- [WORK INSTRUCTIONS]:
Write out an exact copy of the line with "prostate cancer stained" and of each line after it, through the end of the records below.

Start of AVAILABLE DATA

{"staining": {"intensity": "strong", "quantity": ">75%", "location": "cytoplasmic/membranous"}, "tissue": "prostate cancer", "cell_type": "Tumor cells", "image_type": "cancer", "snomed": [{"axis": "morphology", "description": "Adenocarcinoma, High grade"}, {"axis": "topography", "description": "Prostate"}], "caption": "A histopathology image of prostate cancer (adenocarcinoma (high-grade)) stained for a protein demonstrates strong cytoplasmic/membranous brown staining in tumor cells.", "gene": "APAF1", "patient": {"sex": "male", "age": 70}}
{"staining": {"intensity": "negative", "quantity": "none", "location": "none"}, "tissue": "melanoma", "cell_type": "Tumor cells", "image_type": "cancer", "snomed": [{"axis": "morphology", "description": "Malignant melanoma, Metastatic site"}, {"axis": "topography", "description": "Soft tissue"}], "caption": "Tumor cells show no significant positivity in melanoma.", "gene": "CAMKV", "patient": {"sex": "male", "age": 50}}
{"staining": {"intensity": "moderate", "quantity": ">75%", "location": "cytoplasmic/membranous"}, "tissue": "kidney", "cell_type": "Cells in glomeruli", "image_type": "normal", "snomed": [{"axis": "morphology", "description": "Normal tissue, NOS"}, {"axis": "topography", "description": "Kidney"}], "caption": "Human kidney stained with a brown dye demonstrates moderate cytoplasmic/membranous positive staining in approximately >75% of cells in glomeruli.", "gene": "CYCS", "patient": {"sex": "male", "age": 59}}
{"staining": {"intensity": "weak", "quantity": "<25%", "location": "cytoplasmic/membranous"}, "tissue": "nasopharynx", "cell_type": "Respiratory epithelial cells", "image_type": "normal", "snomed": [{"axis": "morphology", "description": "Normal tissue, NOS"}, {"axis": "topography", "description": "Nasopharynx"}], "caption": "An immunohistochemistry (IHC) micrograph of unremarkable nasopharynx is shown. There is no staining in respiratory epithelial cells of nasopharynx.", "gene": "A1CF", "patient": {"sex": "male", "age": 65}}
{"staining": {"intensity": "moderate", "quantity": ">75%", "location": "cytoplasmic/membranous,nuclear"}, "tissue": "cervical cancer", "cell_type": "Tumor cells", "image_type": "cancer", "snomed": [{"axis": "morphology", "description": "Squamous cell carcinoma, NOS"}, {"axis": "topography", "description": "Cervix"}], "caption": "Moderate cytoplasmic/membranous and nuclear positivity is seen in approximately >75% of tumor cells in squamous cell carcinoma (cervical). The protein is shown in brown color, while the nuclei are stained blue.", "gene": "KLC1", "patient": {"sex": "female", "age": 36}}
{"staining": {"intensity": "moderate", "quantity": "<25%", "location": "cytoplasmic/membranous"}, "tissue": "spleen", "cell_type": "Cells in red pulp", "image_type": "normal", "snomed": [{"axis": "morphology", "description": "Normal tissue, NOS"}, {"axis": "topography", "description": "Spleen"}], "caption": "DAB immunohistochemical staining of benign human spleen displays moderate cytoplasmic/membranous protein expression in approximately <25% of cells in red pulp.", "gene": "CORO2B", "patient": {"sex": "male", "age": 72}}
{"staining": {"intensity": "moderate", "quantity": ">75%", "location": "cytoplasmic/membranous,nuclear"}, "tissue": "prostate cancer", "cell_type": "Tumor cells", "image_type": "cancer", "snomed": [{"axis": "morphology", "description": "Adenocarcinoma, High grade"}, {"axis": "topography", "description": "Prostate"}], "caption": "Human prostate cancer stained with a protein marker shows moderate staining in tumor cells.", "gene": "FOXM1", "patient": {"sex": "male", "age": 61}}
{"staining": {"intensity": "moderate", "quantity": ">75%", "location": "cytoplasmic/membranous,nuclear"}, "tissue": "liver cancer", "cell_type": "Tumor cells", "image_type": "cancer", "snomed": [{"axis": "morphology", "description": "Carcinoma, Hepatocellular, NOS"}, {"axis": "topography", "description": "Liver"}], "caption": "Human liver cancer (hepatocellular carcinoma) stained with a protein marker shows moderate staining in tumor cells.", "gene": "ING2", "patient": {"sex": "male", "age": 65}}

End of AVAILABLE DATA

- [ANSWER]:
{"staining": {"intensity": "moderate", "quantity": ">75%", "location": "cytoplasmic/membranous,nuclear"}, "tissue": "prostate cancer", "cell_type": "Tumor cells", "image_type": "cancer", "snomed": [{"axis": "morphology", "description": "Adenocarcinoma, High grade"}, {"axis": "topography", "description": "Prostate"}], "caption": "Human prostate cancer stained with a protein marker shows moderate staining in tumor cells.", "gene": "FOXM1", "patient": {"sex": "male", "age": 61}}
{"staining": {"intensity": "moderate", "quantity": ">75%", "location": "cytoplasmic/membranous,nuclear"}, "tissue": "liver cancer", "cell_type": "Tumor cells", "image_type": "cancer", "snomed": [{"axis": "morphology", "description": "Carcinoma, Hepatocellular, NOS"}, {"axis": "topography", "description": "Liver"}], "caption": "Human liver cancer (hepatocellular carcinoma) stained with a protein marker shows moderate staining in tumor cells.", "gene": "ING2", "patient": {"sex": "male", "age": 65}}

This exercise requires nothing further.